On top of a string of savings from slimming down the Department of Health and the NHS Executive, and abolishing regional health authorities, the move will produce a total of pounds 300m in reduced bureaucracy by 1997 compared to the amount spent last year, Mr Dorrell said. "We are winning the war against bureaucracy. I regard it as jobs transferring out of administrative work into patient care."
The league tables show wide variations in management spending between trusts - from 2.1 per cent of its budget by the Chelsea and Westminster hospitals and the Freeman group in Newcastle upon Tyne to a reported 10.8 per cent by the Royal London Homoeopathic and 7.9 per cent spent by the Royal National Hospital for Rheumatic Diseases. The average spent by trusts was 3.9 per cent, but significant numbers spent 6 per cent or more.

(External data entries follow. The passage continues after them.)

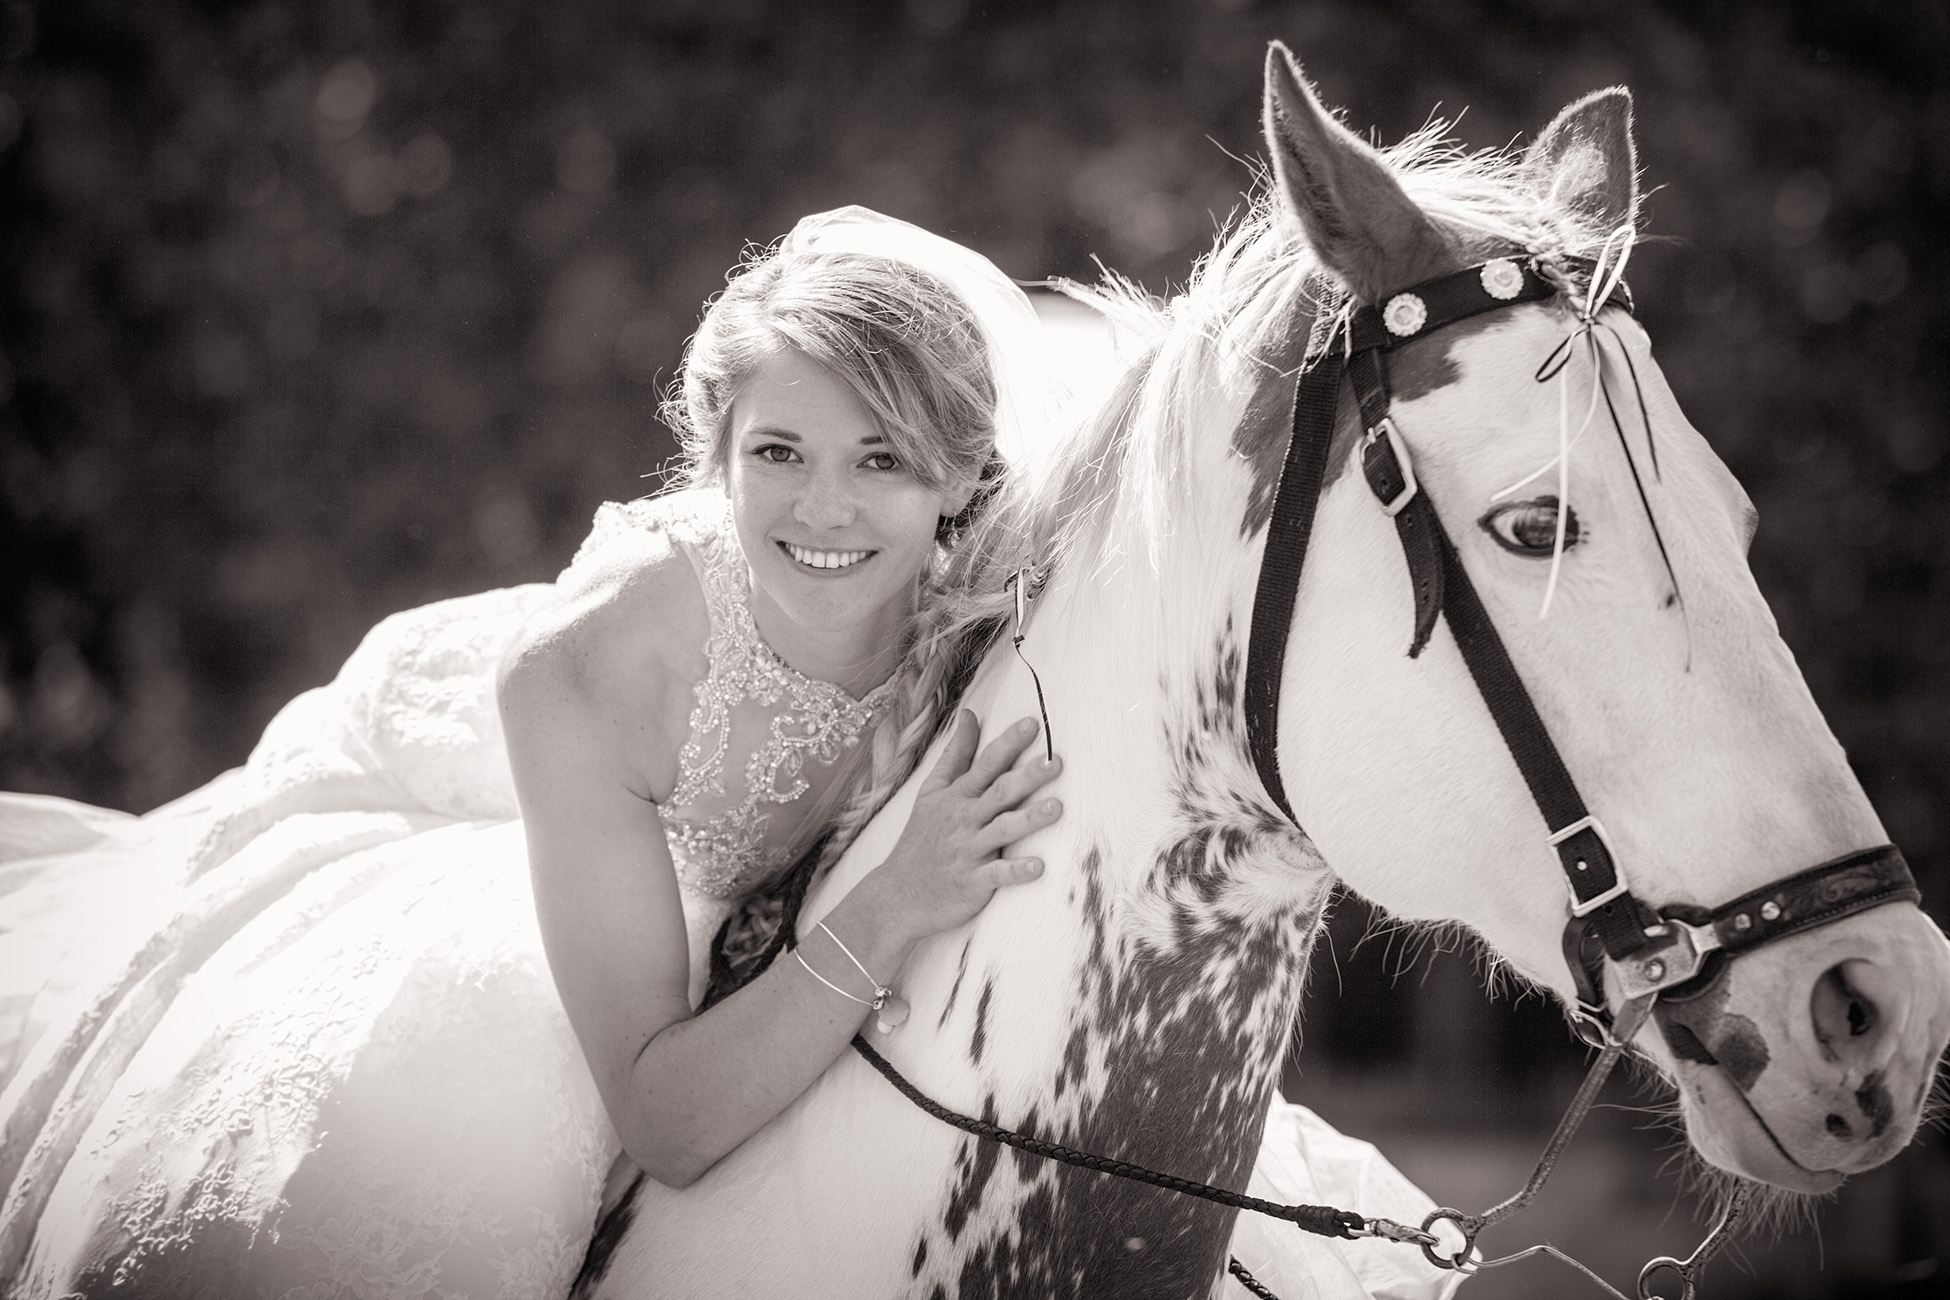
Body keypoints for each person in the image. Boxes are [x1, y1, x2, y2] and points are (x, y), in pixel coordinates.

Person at [0, 208, 1453, 1299]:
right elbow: (669, 1120)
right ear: (715, 449)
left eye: (883, 458)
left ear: (962, 479)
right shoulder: (586, 680)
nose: (825, 509)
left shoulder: (995, 599)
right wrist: (889, 907)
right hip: (537, 793)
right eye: (779, 451)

Health authorities also show three-fold variations in management spending last year from more than pounds 10 per head of population in Huntingdon, the Prime Minister's constituency, to pounds 3.20 in Bristol.
The league tables come with detailed health warnings that like has to be compared with like. Some variation in management spending is acceptable. Health authorities' costs can vary as a result of dealing with more trusts, managing widespread change, and having a population with a high rate of turnover. Trusts also vary by type - larger trusts tending to make economies of scale - and smaller ones tending to have proportionately higher costs.

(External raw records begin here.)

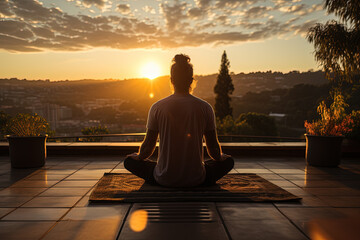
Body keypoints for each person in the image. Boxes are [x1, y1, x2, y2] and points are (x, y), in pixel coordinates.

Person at [124, 54, 234, 187]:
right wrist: (222, 158)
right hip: (197, 179)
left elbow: (147, 148)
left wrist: (138, 156)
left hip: (164, 179)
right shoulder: (205, 107)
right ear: (191, 80)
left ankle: (163, 173)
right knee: (229, 161)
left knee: (128, 161)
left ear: (171, 80)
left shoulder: (157, 107)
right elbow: (214, 151)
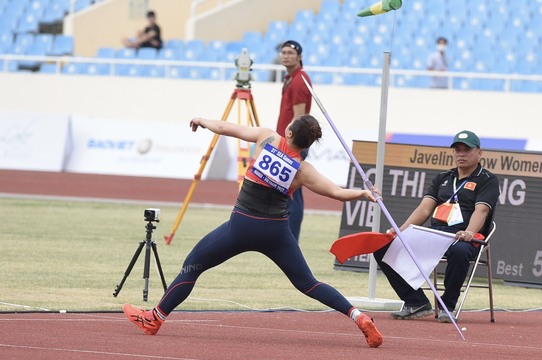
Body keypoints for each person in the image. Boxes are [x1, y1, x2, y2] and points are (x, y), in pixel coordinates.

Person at [123, 114, 384, 348]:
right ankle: (358, 316)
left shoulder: (267, 138)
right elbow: (338, 193)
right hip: (277, 232)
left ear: (290, 133)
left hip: (242, 226)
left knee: (193, 264)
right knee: (308, 283)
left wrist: (202, 121)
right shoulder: (303, 170)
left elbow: (225, 127)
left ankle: (154, 318)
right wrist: (364, 192)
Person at [373, 130, 499, 323]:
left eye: (467, 150)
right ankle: (415, 301)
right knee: (382, 247)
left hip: (463, 237)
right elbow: (424, 210)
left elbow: (481, 211)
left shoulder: (487, 179)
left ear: (479, 153)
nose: (461, 154)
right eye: (458, 150)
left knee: (460, 251)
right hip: (434, 234)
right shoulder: (442, 178)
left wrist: (469, 232)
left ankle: (447, 305)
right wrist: (400, 231)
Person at [276, 40, 313, 242]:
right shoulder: (292, 77)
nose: (285, 55)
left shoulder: (299, 80)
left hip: (292, 144)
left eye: (290, 52)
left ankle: (290, 240)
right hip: (288, 141)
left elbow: (298, 119)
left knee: (292, 194)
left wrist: (288, 146)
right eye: (283, 52)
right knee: (289, 193)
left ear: (299, 56)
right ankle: (287, 238)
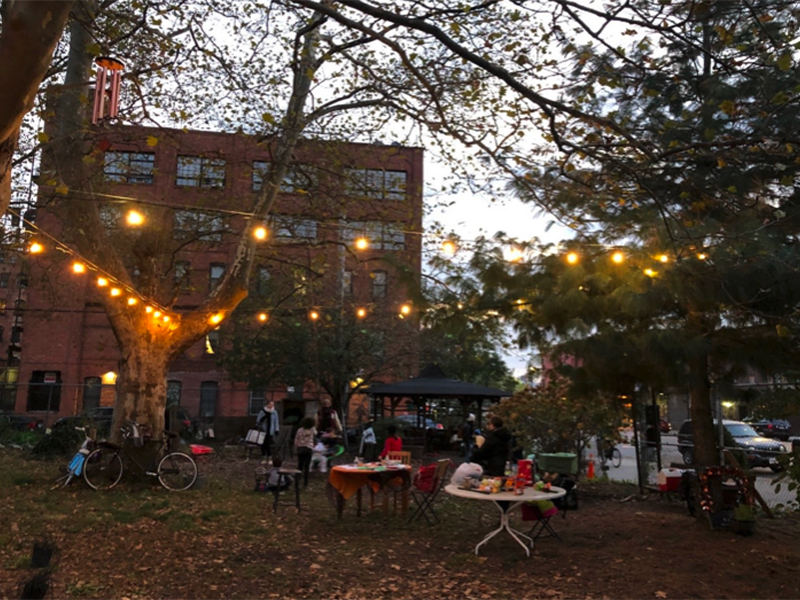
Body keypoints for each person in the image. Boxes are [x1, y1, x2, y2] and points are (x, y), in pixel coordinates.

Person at [294, 416, 316, 487]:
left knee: (300, 465)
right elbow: (316, 434)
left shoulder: (299, 430)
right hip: (309, 448)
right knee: (307, 466)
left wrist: (296, 447)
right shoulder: (312, 430)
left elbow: (296, 440)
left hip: (301, 448)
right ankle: (305, 483)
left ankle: (297, 480)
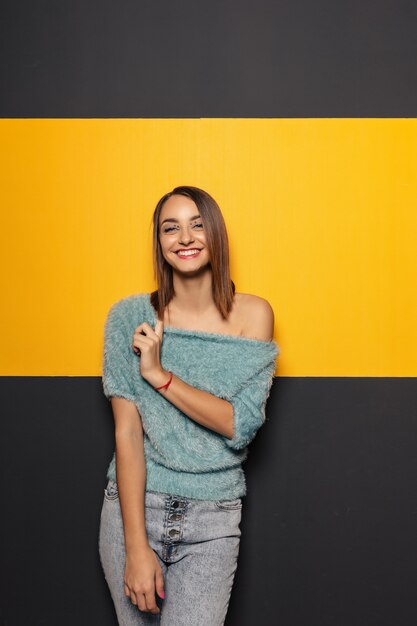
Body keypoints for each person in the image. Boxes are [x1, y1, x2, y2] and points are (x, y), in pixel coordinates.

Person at [98, 185, 279, 626]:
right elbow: (128, 435)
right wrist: (136, 547)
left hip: (212, 518)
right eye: (170, 228)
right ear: (159, 243)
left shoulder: (254, 315)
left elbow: (239, 423)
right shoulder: (129, 317)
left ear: (215, 234)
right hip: (134, 512)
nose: (185, 237)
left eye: (197, 224)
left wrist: (159, 375)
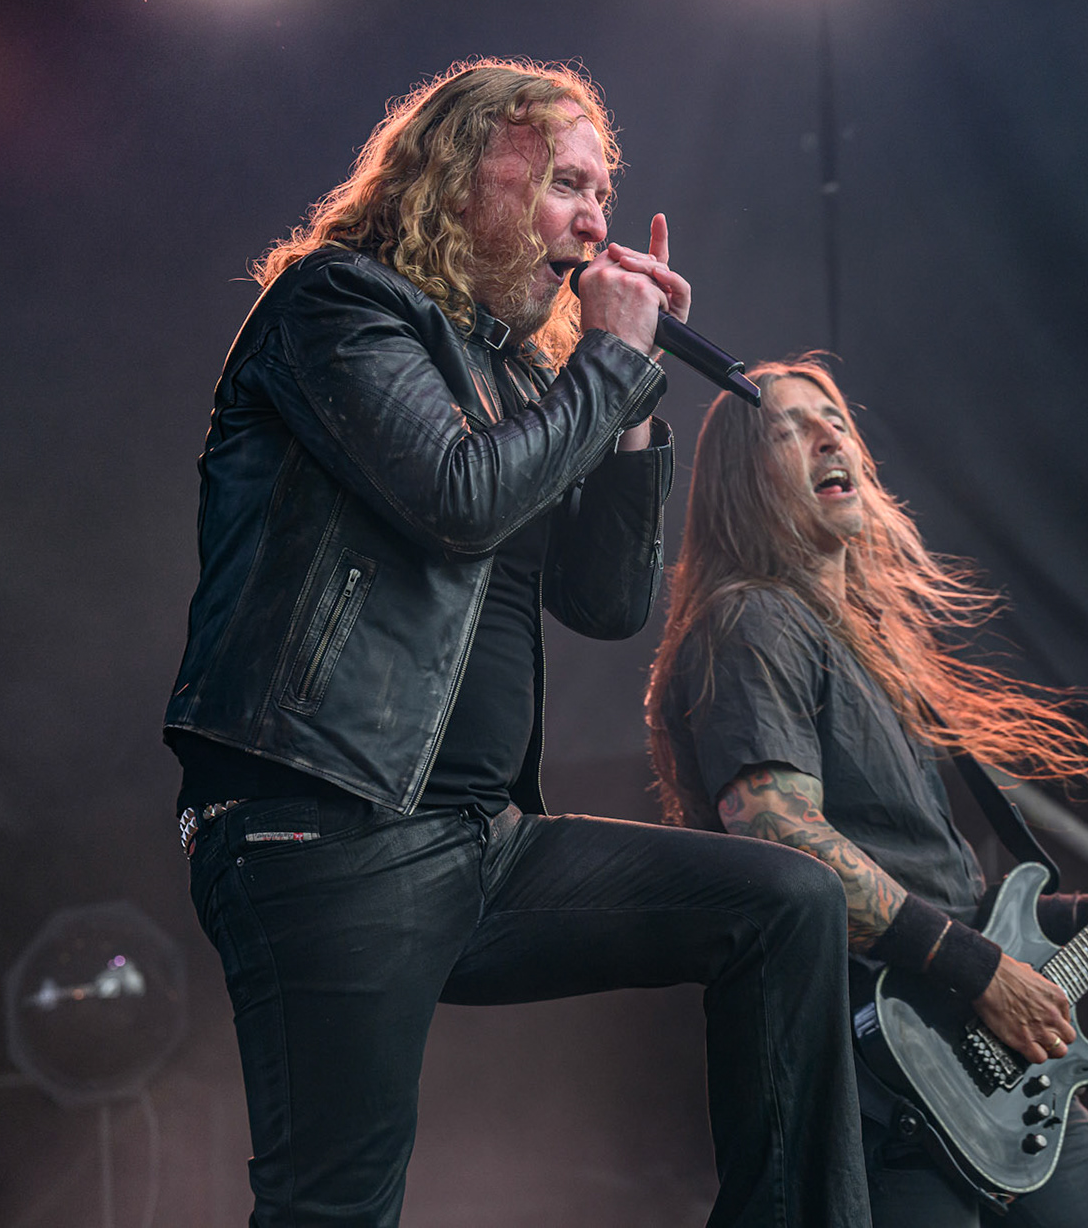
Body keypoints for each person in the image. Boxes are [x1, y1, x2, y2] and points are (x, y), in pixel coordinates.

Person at [164, 62, 868, 1228]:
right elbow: (458, 496)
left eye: (603, 189)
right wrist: (608, 362)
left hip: (482, 844)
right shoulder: (337, 307)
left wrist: (634, 394)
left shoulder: (513, 373)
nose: (596, 218)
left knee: (788, 903)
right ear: (459, 172)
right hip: (325, 825)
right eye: (563, 181)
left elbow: (603, 598)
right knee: (334, 1204)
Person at [648, 357, 1088, 1227]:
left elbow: (970, 910)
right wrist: (981, 971)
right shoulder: (752, 621)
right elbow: (780, 838)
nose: (825, 436)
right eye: (785, 429)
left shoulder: (872, 655)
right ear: (744, 480)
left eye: (834, 421)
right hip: (889, 1085)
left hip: (988, 1071)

Harriet Harman, Labour's health spokeswoman, condemned the attack on red tape as a sham. "It is the Tories themselves who created the bureaucracy that they are now pretending to attack," she said - adding that it was fitting that John Major's health authority, was at the bottom of the league.
Noel Flannery, deputy director of the Institute of Health Services Management, said his organisation agreed that management costs should be reduced. But the figures provided only "a very basic snapshot" and said nothing about the quality of management.